◆ What needs to be done ◆
Find and copy each line of the records where the string "that" shows up.

**** Records provided ****

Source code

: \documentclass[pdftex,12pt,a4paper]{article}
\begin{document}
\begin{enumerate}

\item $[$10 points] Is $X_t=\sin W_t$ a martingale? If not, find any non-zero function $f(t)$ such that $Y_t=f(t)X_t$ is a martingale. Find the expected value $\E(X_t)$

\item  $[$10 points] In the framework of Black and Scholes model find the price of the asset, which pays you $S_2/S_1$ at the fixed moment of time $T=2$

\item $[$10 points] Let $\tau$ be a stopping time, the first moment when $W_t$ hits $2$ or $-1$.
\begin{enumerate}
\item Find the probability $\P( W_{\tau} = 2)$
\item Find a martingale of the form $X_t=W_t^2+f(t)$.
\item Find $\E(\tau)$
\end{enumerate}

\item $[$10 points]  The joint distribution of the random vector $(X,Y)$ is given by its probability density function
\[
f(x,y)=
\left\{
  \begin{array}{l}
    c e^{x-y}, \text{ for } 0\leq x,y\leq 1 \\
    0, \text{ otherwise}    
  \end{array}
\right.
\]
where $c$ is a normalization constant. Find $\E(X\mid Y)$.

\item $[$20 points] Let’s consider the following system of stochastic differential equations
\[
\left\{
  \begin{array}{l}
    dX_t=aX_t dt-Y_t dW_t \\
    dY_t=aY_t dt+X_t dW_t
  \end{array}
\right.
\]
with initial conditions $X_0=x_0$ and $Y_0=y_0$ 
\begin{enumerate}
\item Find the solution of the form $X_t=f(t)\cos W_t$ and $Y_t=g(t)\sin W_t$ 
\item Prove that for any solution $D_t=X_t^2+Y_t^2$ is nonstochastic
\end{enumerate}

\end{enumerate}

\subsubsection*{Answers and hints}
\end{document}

****

◆ Exercise solution ◆
\item $[$10 points] Is $X_t=\sin W_t$ a martingale? If not, find any non-zero function $f(t)$ such that $Y_t=f(t)X_t$ is a martingale. Find the expected value $\E(X_t)$
\item Prove that for any solution $D_t=X_t^2+Y_t^2$ is nonstochastic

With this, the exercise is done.